One issue is it's very hard to draw the distinction between instructions and data. Are a neural net’s weights instructions? (They're definitely data.) They are not literally executed by the CPU, but in a NN of sufficient complexity (say, in a self driving car, which both perceives and acts), they do control the NN’s actions. An analogous and far more thorny question would be whether our brain state is instruction or data. At any moment in time our brain state (the locations of neurons, nutrients, molecules, whatever) is entirely data, yet that data is realized, through the laws of physics/chemistry, as instructions that guide our bodies’ operation. Those laws are too granular to be instructions per se (they're equivalent to wiring in a CPU). So the data is the instruction.

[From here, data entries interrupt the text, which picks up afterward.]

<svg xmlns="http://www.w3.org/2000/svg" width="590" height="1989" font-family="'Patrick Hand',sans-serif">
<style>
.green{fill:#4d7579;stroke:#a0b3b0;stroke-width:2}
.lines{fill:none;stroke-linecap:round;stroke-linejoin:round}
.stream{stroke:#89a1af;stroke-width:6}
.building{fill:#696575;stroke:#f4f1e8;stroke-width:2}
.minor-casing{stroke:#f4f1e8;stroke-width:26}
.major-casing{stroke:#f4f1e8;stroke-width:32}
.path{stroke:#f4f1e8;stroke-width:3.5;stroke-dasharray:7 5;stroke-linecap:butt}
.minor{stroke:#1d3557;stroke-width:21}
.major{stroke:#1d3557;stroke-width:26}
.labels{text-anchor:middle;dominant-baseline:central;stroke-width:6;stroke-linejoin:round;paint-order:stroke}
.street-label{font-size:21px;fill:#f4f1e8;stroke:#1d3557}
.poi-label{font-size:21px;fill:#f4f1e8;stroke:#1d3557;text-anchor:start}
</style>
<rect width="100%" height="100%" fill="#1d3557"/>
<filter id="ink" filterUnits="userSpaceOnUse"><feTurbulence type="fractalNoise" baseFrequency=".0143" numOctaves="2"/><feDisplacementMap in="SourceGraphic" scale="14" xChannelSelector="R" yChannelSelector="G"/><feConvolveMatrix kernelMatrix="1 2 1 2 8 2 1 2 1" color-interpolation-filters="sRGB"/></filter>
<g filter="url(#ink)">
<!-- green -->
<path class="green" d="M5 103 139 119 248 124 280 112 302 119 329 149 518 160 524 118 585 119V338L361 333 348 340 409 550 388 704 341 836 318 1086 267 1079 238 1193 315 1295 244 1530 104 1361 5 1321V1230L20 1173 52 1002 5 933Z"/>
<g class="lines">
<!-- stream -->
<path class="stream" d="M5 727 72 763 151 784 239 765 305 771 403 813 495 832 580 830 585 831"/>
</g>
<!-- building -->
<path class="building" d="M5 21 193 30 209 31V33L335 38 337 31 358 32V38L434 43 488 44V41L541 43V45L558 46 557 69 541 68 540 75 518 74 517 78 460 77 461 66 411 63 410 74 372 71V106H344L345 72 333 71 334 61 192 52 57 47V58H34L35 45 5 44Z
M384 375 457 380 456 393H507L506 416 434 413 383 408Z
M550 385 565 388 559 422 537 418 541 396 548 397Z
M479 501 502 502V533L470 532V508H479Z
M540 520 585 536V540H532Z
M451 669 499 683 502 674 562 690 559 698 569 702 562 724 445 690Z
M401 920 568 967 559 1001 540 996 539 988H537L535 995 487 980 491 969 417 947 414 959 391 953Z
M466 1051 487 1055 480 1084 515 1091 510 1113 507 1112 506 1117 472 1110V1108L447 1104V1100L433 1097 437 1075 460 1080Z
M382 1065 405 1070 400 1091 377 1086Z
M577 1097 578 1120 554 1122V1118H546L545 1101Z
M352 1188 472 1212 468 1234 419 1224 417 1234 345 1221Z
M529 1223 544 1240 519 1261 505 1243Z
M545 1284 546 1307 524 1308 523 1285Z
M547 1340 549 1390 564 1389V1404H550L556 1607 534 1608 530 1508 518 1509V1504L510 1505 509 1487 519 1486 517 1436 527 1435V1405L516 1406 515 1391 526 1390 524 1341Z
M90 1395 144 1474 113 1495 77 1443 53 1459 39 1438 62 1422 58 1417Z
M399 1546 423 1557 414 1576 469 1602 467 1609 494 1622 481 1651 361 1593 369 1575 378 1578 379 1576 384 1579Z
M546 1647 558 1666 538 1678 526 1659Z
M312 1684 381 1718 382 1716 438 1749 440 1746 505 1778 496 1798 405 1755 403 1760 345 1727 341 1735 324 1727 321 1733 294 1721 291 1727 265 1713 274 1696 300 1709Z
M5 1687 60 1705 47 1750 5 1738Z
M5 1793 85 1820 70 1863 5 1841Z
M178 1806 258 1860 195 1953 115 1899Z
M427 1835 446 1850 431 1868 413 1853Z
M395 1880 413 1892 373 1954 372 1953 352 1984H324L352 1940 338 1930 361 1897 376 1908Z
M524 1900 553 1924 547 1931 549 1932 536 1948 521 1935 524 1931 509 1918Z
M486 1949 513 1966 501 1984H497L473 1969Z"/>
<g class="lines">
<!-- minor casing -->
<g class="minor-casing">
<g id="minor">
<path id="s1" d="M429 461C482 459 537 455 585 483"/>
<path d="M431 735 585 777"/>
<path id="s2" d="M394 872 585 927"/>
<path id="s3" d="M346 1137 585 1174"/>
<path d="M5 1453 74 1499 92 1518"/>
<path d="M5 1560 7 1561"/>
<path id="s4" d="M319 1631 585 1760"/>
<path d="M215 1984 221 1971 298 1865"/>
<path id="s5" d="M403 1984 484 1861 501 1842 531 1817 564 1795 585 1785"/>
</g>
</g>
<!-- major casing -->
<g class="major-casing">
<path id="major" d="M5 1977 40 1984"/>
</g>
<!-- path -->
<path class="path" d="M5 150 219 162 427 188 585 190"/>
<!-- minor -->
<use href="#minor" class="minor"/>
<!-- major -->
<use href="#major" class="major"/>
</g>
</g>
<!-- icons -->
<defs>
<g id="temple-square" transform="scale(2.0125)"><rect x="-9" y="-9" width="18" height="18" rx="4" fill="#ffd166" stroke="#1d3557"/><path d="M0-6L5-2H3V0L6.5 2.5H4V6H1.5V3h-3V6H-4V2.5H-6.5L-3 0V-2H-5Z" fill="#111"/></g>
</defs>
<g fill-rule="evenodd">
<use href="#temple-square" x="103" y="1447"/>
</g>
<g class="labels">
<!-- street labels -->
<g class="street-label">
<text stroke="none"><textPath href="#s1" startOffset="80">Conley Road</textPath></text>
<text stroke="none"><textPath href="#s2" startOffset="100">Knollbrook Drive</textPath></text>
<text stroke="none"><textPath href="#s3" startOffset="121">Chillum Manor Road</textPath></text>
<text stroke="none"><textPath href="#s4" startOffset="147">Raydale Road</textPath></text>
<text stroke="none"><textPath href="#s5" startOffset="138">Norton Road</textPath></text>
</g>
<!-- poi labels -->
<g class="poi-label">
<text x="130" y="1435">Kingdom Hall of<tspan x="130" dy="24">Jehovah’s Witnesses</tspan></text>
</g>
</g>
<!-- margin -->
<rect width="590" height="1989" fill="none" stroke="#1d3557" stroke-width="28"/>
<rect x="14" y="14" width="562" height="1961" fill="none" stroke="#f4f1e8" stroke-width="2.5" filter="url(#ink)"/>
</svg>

I think LLMs are in a similar situation. The data in their weights, when it passes through some matrix multiplications, is instructions on what to emit. And there's the rub. The only way to have an LLM where data and instruction never meet, in my view, is one that doesn't update in response to prompts (and therefore can't carry on a multi prompt conversation). As long as your prompt can make even somewhat persistent changes to the model’s state — its data — it can also change the instructions.

[canttestthis]

> The only way to have an LLM where data and instruction never meet, in my view, is one that doesn't update in response to prompts (and therefore can't carry on a multi prompt conversation).

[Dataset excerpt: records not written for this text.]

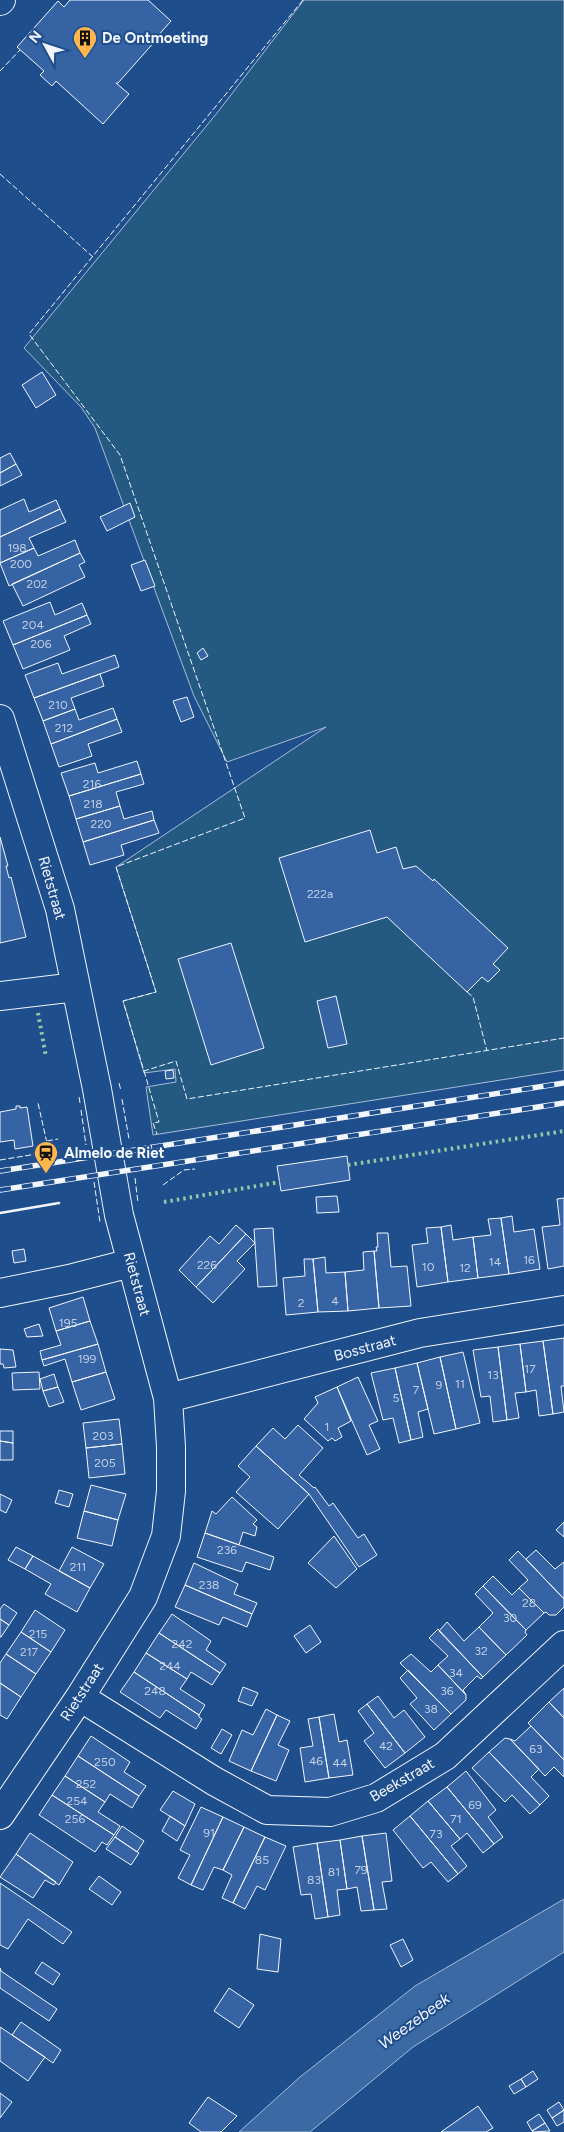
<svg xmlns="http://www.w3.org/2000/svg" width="564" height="2132" viewBox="0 0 564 2132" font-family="Figtree,sans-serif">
<rect width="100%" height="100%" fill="#1f4e8c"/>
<path fill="#245a82" stroke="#a8bbd7" d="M304 0H564V1070L153 1135 146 1087 176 1082 175 1069 144 1073 123 1001 156 992 116 867 326 727 227 762 194 696 95 428 81 407 24 348 217 113Z"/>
<path fill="#3b69a3" stroke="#a8bbd7" d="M564 1899V1952L413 2047 310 2132H239L300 2077 415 1986Z"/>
<path fill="#3563a3" stroke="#f2f6ff" d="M70 0H148L171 21 156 38 157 39 118 83H116L129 94 103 124 56 81 52 86 40 75 44 71 17 47 58 1 64 7Z
M42 372 56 395 36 408 22 385Z
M10 453 16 464 0 473V458Z
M16 464 22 475 0 486V473Z
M24 499 29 512 56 500 60 509 0 537V510Z
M130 503 135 517 107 531 100 517Z
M60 509 66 522 29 538 34 548 0 563V537Z
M75 540 80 553 9 586 0 563 34 548 38 556Z
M80 553 85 562 79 565 85 577 23 606 12 584Z
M145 560 155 586 141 591 131 565Z
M50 602 55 615 82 603 87 615 13 645 3 621Z
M87 615 91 624 64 636 70 650 23 669 13 645Z
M203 648 208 656 201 660 197 653Z
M115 655 119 667 34 698 25 675 58 663 62 674Z
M100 674 104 686 71 698 75 709 43 721 34 698Z
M187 697 194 717 181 722 173 701Z
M113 708 117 719 51 744 43 721 75 709 79 720Z
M117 719 122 732 88 744 92 756 59 767 51 744Z
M137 761 141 774 69 796 61 773 95 763 98 773Z
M141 774 144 784 116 792 120 806 76 819 69 796Z
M120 806 124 819 152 811 154 820 83 842 76 819Z
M154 820 159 833 121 845 124 855 90 865 83 842Z
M370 830 377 853 396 847 403 869 416 866 433 881 434 879 508 948 493 964 500 970 488 982 482 977 467 992 387 917 305 942 279 858Z
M0 837 8 866H6L9 878 11 877 26 937 0 943Z
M231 943 264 1048 211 1065 178 959Z
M336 996 347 1044 328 1048 317 1001Z
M173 1070 174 1078 166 1079 165 1071Z
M16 1106H20V1108L27 1107 33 1146 15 1149 14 1140 0 1142V1112L16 1109Z
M347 1156 350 1180 281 1191 277 1166Z
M337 1196 339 1212 317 1213 316 1197Z
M564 1198V1266L548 1269 542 1227 560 1225 557 1199Z
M512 1216 514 1232 534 1229 540 1269 509 1274 501 1218Z
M501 1218 509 1274 478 1278 473 1237 491 1235 488 1219Z
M236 1225 246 1234 196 1287 179 1270 210 1236 219 1244Z
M451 1225 453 1240 473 1237 478 1278 448 1282 441 1227Z
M441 1227 448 1282 417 1287 412 1245 428 1243 426 1228Z
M273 1228 277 1286 258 1287 254 1229Z
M377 1233H388L391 1267 407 1266 411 1306 379 1308 374 1251H377L376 1247H378Z
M246 1234 255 1243 237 1261 245 1269 213 1303 196 1287Z
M24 1249 26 1261 14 1263 12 1251Z
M374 1251 379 1308 348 1311 345 1272 364 1270 363 1252Z
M325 1257 326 1273 345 1272 348 1311 318 1312 313 1259Z
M304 1259H313L318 1312 286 1315 283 1278 305 1276Z
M83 1297 90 1321 56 1331 49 1308Z
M90 1321 98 1344 42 1360 40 1351 61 1345 56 1331Z
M39 1324 43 1336 27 1337 24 1329Z
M564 1338V1386H561L564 1412 553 1414 543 1341Z
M543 1341 553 1414 539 1416 536 1390 526 1392 520 1344Z
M98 1344 106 1372 72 1382 65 1359 44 1366 42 1360Z
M520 1344 526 1392 515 1393 519 1418 507 1420 498 1347Z
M498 1347 507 1420 493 1422 490 1396 481 1397 473 1350Z
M0 1349 13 1350 16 1367 4 1368 3 1364H0Z
M463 1352 480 1423 456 1429 440 1357Z
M440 1357 456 1429 434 1434 417 1363Z
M417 1363 428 1409 418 1412 423 1437 411 1440 395 1368Z
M395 1368 411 1440 399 1443 393 1418 383 1420 371 1373Z
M39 1372 40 1389 13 1390 12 1373Z
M106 1372 115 1399 81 1410 72 1382Z
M54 1374 58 1387 43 1391 40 1379Z
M358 1377 378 1421 369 1425 380 1449 367 1455 337 1387Z
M58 1387 64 1402 49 1407 43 1391Z
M337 1387 351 1421 338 1428 342 1437 335 1441 332 1438 328 1441 304 1419 318 1403 315 1397Z
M119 1419 122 1444 86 1448 83 1423Z
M298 1425 323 1448 299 1475 314 1488 315 1487 329 1506 333 1503 358 1538 364 1534 377 1555 359 1567 309 1494 256 1446 273 1428 285 1439Z
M0 1431H13V1443L0 1441Z
M0 1441 13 1443V1460H0Z
M122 1444 125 1474 89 1478 86 1448Z
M256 1446 309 1494 278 1529 236 1492 250 1477 238 1466Z
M91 1485 126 1494 118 1520 84 1511Z
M59 1490 73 1494 69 1507 55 1503Z
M0 1494 12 1500 6 1513 0 1510Z
M232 1497 257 1520 253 1524 257 1527 255 1536 243 1532 239 1545 205 1533 212 1511 216 1514Z
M84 1511 118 1520 112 1546 77 1538Z
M564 1522V1537L556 1530Z
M205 1533 274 1557 270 1570 246 1562 242 1572 197 1557Z
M334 1536 357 1569 336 1588 308 1563Z
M16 1547 33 1556 25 1569 8 1560Z
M72 1547 104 1564 90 1588 59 1571Z
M536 1550 555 1569 564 1562V1599L526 1559Z
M518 1551 564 1599V1607L556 1615H549L546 1612 544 1613 519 1588 528 1580 509 1560Z
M33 1556 90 1588 77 1612 45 1594 51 1584 25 1569Z
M194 1563 238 1584 234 1594 257 1603 252 1614 185 1585Z
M493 1576 512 1595 519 1588 544 1613 526 1630 483 1586Z
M185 1585 252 1614 247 1627 223 1617 219 1625 175 1607Z
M483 1586 526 1630 525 1632 527 1635 506 1655 479 1627 493 1613 475 1594Z
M4 1604 17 1613 9 1625 0 1619V1609Z
M35 1610 65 1630 51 1652 21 1632Z
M172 1614 211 1641 206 1650 226 1664 220 1673 159 1633Z
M0 1619 9 1625 1 1637H0Z
M447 1622 464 1641 479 1627 506 1655 483 1677 439 1631Z
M310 1625 321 1642 306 1653 294 1636Z
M438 1629 483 1677 481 1679 477 1676 463 1690 466 1695 438 1665 448 1656 429 1638Z
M21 1632 51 1652 36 1674 6 1654Z
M159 1633 220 1673 212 1685 191 1672 187 1679 146 1653Z
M146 1653 187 1679 180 1689 205 1705 199 1715 134 1672Z
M6 1654 36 1674 21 1697 0 1683V1663Z
M411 1654 431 1672 438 1665 466 1695V1700L451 1714 400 1663Z
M408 1670 451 1714 434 1730 410 1704 417 1698 400 1678Z
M134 1672 199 1715V1717L202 1719 196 1729 166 1710 160 1718 120 1692Z
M0 1683 21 1697 7 1719 0 1715Z
M243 1687 258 1693 252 1706 238 1701Z
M564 1688V1718L549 1702Z
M378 1696 394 1718 404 1710 425 1737 405 1753 367 1704Z
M549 1702 564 1718V1760L528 1723Z
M367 1704 405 1753 385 1768 364 1741 374 1733 358 1711Z
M266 1709 277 1715 251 1771 229 1761 242 1730 253 1735Z
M334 1714 339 1742 347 1740 353 1775 329 1778 319 1717Z
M277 1715 290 1721 278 1745 289 1750 276 1781 251 1771Z
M319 1717 329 1778 305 1782 300 1748 313 1746 308 1719Z
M531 1726 564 1760V1777L554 1767 545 1776 510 1739 515 1741Z
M222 1729 232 1735 221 1754 211 1748Z
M91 1736 130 1762 124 1772 146 1786 139 1796 78 1756Z
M505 1738 510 1739 539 1769 531 1777 549 1796 540 1805 489 1752Z
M489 1752 540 1805 530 1814 512 1795 505 1802 472 1768Z
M78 1756 139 1796 132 1808 110 1794 105 1802 65 1776Z
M466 1771 496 1810 488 1817 503 1837 494 1844 447 1787Z
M65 1776 105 1802 98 1812 120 1826 114 1835 52 1795Z
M447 1787 494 1844 483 1853 467 1833 460 1839 428 1801Z
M173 1791 195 1804 185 1826 160 1810Z
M52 1795 114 1835 107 1845 102 1842 95 1852 39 1815Z
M428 1801 460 1839 451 1846 467 1866 458 1874 410 1816Z
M201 1807 223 1817 191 1885 178 1878 190 1855 180 1850Z
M170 1816 185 1826 177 1841 162 1831Z
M410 1816 458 1874 448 1882 431 1862 423 1868 393 1830Z
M223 1817 244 1827 223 1870 214 1867 203 1890 191 1885Z
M122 1826 144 1841 137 1852 115 1837Z
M244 1827 265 1837 233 1903 222 1898 232 1875 223 1870Z
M30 1833 73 1862 59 1885 16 1854Z
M386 1833 392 1881 382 1882 387 1909 374 1910 362 1836Z
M362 1836 374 1910 361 1911 357 1887 347 1889 340 1840Z
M115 1837 139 1853 131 1865 106 1849Z
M265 1837 286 1846 265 1890 257 1886 245 1909 233 1903Z
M340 1840 347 1889 337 1890 340 1915 328 1917 317 1843Z
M317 1843 328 1917 315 1919 311 1894 301 1895 293 1847Z
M16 1854 56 1882 54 1885 45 1880 33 1898 0 1877Z
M99 1876 121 1892 112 1905 89 1889Z
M0 1883 72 1932 63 1944 28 1919 8 1949 0 1945Z
M260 1934 281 1939 278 1972 257 1969Z
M403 1939 413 1960 401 1967 390 1945Z
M42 1962 60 1974 53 1985 35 1973Z
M0 1968 1 1971 57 2009 49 2021 0 1988Z
M229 1988 254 2005 239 2028 214 2011Z
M21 2022 61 2050 53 2063 12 2035Z
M0 2027 45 2057 28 2081 0 2061Z
M533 2071 538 2079 526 2087 521 2079Z
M521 2079 526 2087 514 2094 509 2086Z
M0 2093 12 2102 0 2118Z
M208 2097 237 2116 221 2132H201L189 2123Z
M559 2102 564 2110 552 2118 547 2110Z
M478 2106 493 2128 486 2132H441Z
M564 2110V2122L557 2126 552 2118Z
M539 2114 545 2123 532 2131 527 2122Z
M545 2123 550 2131 533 2132 532 2131Z"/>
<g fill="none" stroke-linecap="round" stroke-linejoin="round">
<g stroke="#f2f6ff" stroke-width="30">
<path id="street" d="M0 1 1 0
M0 719 60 909 97 1089 119 1215 168 1398 171 1447V1491L166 1536 143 1597 80 1697 0 1815
M0 996 76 987
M0 1293 69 1279 131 1263
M168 1398 420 1333 564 1310
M80 1697 214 1781 267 1810 330 1812 376 1798 445 1756 564 1645"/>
</g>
<use href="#street" stroke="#1f4e8c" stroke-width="28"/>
<g stroke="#f2f6ff" stroke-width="5.5">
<path id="rail" d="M0 1171 564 1083
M0 1190 564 1103"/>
</g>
<use href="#rail" stroke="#1f4e8c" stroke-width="4" stroke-dasharray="11" stroke-linecap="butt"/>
<path stroke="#97c8a6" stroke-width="4" stroke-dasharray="2.5 4" stroke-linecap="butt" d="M38 1013 46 1057
M348 1165 564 1131
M164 1202 280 1182"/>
<path stroke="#f2f6ff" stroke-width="1" stroke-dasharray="6 2.5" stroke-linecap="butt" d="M303 0 29 334 120 455 245 818 116 867 156 992 123 1001 144 1071 176 1061 187 1099 564 1038
M0 71 20 50
M0 174 93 257
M467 992 473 997 487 1051
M144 1071 159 1122 153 1123 157 1134
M119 1083 121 1091
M79 1097 80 1103
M122 1099 129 1139
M81 1110 86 1145
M47 1141 58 1139
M0 1160 49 1152 38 1103
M135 1178 138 1203
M94 1182 100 1222
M163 1185 184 1170 195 1169"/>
<path stroke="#f2f6ff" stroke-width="2.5" d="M0 1213 59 1203"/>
</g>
<defs>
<g id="building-pin" transform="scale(1.25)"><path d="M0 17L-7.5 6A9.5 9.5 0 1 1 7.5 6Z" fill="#ffb74d" stroke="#1f4e8c"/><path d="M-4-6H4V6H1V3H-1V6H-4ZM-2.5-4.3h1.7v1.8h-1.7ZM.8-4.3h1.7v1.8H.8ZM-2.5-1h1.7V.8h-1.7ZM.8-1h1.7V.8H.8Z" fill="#111"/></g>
<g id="station-pin" transform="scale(1.25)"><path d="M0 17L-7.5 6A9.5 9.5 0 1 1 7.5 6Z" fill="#ffb74d" stroke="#1f4e8c"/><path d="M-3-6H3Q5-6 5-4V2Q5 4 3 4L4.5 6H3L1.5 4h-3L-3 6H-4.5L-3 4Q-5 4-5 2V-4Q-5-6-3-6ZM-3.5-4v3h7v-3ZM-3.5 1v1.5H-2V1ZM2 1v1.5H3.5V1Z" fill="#111"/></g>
</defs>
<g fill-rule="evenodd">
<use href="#building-pin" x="85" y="38"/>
<use href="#station-pin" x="46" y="1153"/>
</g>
<g text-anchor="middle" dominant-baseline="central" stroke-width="4" stroke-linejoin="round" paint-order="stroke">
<g font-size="12" fill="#c3d1e8">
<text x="17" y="548">198</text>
<text x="21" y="564">200</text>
<text x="37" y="584">202</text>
<text x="33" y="625">204</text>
<text x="41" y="644">206</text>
<text x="58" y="705">210</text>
<text x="64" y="728">212</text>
<text x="92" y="784">216</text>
<text x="93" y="804">218</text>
<text x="101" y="824">220</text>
<text x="320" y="894">222a</text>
<text x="529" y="1260">16</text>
<text x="495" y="1262">14</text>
<text x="207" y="1265">226</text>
<text x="428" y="1267">10</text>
<text x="465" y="1268">12</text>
<text x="335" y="1301">4</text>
<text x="301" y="1303">2</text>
<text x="68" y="1323">195</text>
<text x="87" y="1359">199</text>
<text x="530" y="1369">17</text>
<text x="493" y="1375">13</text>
<text x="460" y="1384">11</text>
<text x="439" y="1385">9</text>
<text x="416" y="1390">7</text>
<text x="396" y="1398">5</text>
<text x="327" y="1427">1</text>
<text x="103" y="1436">203</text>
<text x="105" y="1463">205</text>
<text x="227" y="1550">236</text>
<text x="78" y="1567">211</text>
<text x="209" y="1585">238</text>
<text x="529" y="1603">28</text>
<text x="510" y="1618">30</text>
<text x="38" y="1634">215</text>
<text x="182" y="1644">242</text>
<text x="481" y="1651">32</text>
<text x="29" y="1652">217</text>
<text x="170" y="1666">244</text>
<text x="456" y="1673">34</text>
<text x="155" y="1691">248</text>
<text x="447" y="1691">36</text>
<text x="431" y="1709">38</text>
<text x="386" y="1746">42</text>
<text x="536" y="1749">63</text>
<text x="316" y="1761">46</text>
<text x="105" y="1762">250</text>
<text x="340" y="1763">44</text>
<text x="86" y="1784">252</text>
<text x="77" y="1801">254</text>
<text x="475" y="1805">69</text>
<text x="75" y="1819">256</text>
<text x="456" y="1819">71</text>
<text x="209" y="1833">91</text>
<text x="436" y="1834">73</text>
<text x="262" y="1860">85</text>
<text x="361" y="1870">79</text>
<text x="334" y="1872">81</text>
<text x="314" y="1880">83</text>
</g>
<g font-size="15" font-weight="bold" fill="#f2f6ff" stroke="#1f4e8c" text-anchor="start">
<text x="102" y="38">De Ontmoeting</text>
<text x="64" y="1153">Almelo de Riet</text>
</g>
<g font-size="15" fill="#f2f6ff" stroke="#1f4e8c">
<text transform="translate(52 888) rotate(74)">Rietstraat</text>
<text transform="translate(137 1284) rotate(75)">Rietstraat</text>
<text transform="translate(365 1348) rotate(-15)">Bosstraat</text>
<text transform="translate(82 1692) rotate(-57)">Rietstraat</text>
<text transform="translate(402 1780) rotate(-30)">Beekstraat</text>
</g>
<g font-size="16" font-style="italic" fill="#f2f6ff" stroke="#1f4e8c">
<text transform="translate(414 2021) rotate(-36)">Weezebeek</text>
</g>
</g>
<g transform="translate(45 45) rotate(310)" stroke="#1f4e8c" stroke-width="4" paint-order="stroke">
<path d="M0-4L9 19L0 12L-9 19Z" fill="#f2f6ff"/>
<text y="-8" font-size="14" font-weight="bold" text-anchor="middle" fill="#f2f6ff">N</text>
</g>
</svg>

Do you mean an LLM that doesn't update weights in response to prompts? Doesn't GPT-4 not change its weights mid conversation at all (and instead provides the entire previous conversation as context in every new prompt)?

[namibj]

No, use an encoder/decoder transformer, for example: prompt goes on encoder, is mashed into latent space by encode, then decoder iteratively decodes latent space into result.

Think like how DeepL isn't in the news for prompt injection. It's decoder-only transformers, which make those headlines.

[treyd]

I think it's very plausible but it would require first a ton of training data cleaning using existing models in order to be able to rework existing data sets to fit into that more narrow paradigm. They're so powerful and flexible since all they're doing is trying to model the statistical "shape" of existing text and being able to say "what's the most likely word here?" and "what's the most likely thing to come next?" is a really useful primitive, but it has its downsides like this.

[logicchains]

>There's no fundamental reason to think it's impossible

There is, although we don't have a formal proof of it yet. Current LLMs are essentially Turning complete, in that they can be used to simulate any arbitrary Turing machine. This makes it impossible to prove an LLM will never output a certain statement for any possible input. The only way around this would be making a "non-Turing-complete" LLM variant, but it would necessarily be less powerful, much as non-Turing-complete programming languages are less powerful and only used for specialised tasks like build systems.

[creer]

"Non-Turing-complete" still leaves you vulnerable to the user plugging into the conversation a "co-processor" "helper agent". For example if the LLM has no web access, it's not really difficult - just slow - to provide this web access for it and "teach" it how to use it.

[potatoman22]

Couldn't you program the sampler to not output certain token sequences?

[namibj]

Yeah. E.g. GPT-4-turbo's JSON-mode seems to forcibly block non-JSON-compliant outputs, at least in some way. They document that forgetting to instruct it to emit JSON may lead to producing whitespace until the output length limit is reached.

In related info, there is "Guiding Language Models of Code with Global Context using Monitors" ( https://arxiv.org/abs/2306.10763 ), which essentially gives IDE-typical type-aware autocomplete to an LLM to primarily study the scenario of enforcing type-consistent method completion in a Java repository.

[edgyquant]

That’s seems extremely difficult if not impossible. There’s a million ways an idea can be conveyed in language.

[canttestthis]

Would training data injection be the next big threat vector with the 2 tier approach?